中でもSさんが一番恐怖を感じたのが電気だったという。屋根裏の電気だけが、消したはずなのにいつの間にかついている。ある日の晩、Sさんは寝る前に屋根裏へ行き、確かに電気が消えていることを確認し、電気のスイッチに「電気は消した!」と大きく書いた付箋を貼り付けた。
朝起きると、いつものように電気がついていた。昨夜貼った付箋はそのままで、どうやら"犯人"はスイッチに触れることなく電気をつけたようだった。
そこでSさんは早速、電気の修理を依頼した。
「配線とか何かそんなものの不具合だと判明して安心したんです」
生身の人間がいつの間にか家に入り込んで生活しているかもしれない――実のところ、Sさんが一番恐れていたのはこれだった。だからスイッチが触られていなかったことに内心ほっとしていた。
ところが、修理に来た人がこんなことを言う。
「あぁ、ここだったんですか。何年か前に来たことがありますよ。一人暮らしのおばあさんでしたっけ。屋根裏に置いてある食べ物が齧られて以来ネズミが大嫌いで……」
前の住人は確かに、一人暮らしのおばあさんだったと聞いている。
おばあさんは屋根裏を食料庫として使っていたのだが、いつの間にかネズミが住み着いていたそうだ。米やパスタの袋が破られ中身を食べられていたため、ネズミ捕りの罠をしかけたり薬品をまいたりした。ある日、テレビ番組で「ネズミは明かりがついているところには出てこない」という話を聞いて以来、夜中になると屋根裏の電気をつけることにしたそうなのだが――
「足が悪かったからね、下の階にいても電気をつけたり消したりできるようにリモコンを付けてあげたんだ」
Sさんはそのリモコンをこの家で見たことがない。おばあさんが亡くなった時に家族がまとめて持って行ってしまったのだろう。

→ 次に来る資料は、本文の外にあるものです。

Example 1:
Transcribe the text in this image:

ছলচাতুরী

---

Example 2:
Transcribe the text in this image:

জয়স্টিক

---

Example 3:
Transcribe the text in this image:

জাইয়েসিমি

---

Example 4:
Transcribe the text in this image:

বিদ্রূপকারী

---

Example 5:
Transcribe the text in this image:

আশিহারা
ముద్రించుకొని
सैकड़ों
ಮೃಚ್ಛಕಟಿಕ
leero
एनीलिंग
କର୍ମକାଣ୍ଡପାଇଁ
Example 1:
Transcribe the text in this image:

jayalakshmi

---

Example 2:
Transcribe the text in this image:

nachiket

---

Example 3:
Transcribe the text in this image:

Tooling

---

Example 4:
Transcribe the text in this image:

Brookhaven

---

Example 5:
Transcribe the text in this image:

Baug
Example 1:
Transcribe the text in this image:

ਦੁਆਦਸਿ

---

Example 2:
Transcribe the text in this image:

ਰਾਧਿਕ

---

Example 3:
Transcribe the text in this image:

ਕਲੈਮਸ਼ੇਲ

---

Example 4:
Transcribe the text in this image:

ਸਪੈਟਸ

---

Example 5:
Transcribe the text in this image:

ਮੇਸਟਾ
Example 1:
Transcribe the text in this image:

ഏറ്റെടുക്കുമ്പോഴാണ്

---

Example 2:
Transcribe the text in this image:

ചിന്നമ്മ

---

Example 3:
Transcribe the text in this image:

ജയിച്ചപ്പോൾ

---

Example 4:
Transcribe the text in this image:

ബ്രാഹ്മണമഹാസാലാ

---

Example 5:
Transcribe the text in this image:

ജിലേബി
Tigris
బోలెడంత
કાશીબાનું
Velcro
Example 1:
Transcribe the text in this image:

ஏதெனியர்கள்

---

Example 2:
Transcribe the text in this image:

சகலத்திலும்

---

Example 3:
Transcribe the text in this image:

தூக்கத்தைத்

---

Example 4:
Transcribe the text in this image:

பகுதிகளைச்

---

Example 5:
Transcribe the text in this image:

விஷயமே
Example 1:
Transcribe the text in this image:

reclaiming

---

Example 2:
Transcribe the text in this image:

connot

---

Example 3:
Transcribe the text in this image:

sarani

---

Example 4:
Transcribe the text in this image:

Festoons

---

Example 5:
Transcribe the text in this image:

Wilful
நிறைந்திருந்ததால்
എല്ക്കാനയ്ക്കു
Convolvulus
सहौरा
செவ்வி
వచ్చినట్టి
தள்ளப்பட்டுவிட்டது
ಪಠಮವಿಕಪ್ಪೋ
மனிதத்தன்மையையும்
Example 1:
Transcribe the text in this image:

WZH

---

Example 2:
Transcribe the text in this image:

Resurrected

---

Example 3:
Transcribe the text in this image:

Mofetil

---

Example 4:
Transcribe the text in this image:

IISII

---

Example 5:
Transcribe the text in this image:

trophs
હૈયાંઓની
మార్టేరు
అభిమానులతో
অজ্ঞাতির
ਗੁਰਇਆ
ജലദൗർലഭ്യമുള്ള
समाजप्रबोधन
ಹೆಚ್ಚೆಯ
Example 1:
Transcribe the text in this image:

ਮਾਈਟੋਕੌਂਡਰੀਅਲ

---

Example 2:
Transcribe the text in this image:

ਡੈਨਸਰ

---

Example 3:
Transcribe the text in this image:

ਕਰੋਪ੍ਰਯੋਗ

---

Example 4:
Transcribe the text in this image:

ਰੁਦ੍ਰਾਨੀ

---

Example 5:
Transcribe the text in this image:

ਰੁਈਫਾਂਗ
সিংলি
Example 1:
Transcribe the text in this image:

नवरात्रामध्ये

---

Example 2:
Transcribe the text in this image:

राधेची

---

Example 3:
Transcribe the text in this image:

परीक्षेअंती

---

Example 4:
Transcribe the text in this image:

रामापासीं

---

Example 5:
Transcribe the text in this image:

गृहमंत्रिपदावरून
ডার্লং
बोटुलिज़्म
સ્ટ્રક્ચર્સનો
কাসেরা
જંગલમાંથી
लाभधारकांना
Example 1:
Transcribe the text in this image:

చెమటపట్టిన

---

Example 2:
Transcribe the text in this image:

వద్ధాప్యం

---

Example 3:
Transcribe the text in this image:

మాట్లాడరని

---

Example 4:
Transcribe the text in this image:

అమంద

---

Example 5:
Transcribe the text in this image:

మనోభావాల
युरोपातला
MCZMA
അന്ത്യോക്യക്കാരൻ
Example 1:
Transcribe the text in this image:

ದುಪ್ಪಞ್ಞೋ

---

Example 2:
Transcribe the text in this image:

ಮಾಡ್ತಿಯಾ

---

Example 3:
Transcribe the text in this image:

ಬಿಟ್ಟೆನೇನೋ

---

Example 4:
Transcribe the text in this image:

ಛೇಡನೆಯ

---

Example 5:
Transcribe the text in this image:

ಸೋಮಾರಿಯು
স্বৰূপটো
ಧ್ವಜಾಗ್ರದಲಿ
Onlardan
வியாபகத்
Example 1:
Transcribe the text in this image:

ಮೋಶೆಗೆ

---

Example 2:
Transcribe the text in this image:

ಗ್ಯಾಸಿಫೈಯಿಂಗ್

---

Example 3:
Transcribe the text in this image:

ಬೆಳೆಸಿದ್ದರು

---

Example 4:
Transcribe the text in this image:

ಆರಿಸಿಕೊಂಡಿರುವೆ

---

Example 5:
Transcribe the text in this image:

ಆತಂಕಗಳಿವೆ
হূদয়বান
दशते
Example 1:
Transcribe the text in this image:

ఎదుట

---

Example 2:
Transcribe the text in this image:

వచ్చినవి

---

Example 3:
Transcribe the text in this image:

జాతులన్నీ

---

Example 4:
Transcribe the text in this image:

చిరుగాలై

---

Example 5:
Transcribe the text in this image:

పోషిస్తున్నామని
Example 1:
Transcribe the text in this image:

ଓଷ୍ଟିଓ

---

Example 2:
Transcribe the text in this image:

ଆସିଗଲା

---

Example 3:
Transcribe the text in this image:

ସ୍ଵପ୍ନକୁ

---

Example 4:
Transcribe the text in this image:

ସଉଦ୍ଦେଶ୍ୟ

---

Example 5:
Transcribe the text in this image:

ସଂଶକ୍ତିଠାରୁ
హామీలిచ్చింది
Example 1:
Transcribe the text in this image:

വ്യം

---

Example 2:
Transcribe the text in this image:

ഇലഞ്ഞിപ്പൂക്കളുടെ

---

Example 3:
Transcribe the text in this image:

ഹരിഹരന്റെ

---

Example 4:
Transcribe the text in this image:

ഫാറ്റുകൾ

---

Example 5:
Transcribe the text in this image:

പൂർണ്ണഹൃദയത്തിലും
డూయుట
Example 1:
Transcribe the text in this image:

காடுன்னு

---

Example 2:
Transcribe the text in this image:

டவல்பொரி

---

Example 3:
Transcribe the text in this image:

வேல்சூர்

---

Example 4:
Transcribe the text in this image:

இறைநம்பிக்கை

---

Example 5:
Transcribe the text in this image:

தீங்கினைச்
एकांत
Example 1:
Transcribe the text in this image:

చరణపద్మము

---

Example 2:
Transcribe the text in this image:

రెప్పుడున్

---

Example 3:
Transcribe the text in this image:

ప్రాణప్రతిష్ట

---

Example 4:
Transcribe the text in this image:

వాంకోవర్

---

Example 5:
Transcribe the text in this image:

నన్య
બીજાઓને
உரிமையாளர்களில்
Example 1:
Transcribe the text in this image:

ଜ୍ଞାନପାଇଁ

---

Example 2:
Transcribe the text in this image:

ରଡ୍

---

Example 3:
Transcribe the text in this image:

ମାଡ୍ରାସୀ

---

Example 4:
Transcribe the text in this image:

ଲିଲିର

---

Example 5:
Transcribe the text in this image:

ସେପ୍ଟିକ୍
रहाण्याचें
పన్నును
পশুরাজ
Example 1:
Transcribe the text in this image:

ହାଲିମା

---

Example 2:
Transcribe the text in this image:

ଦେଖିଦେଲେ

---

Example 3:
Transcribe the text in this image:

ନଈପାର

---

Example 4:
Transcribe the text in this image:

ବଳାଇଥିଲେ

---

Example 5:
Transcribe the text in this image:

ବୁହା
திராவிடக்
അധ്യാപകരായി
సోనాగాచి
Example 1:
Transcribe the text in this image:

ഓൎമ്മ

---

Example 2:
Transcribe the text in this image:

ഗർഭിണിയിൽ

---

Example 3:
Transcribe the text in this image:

「ということは、犯人はそのおばあさんでしょ。それなら私がすることは1つだけ」
Sさんは家をリフォームすることにした。それだけで除霊できるのだそうだ。イタリア全土の事情は分からないが、少なくともナポリではそうなのだとSさんは言う。
Sさんは家の外壁の色を変え、内装も全て新しくした。それでなかったことにできたのだろうか。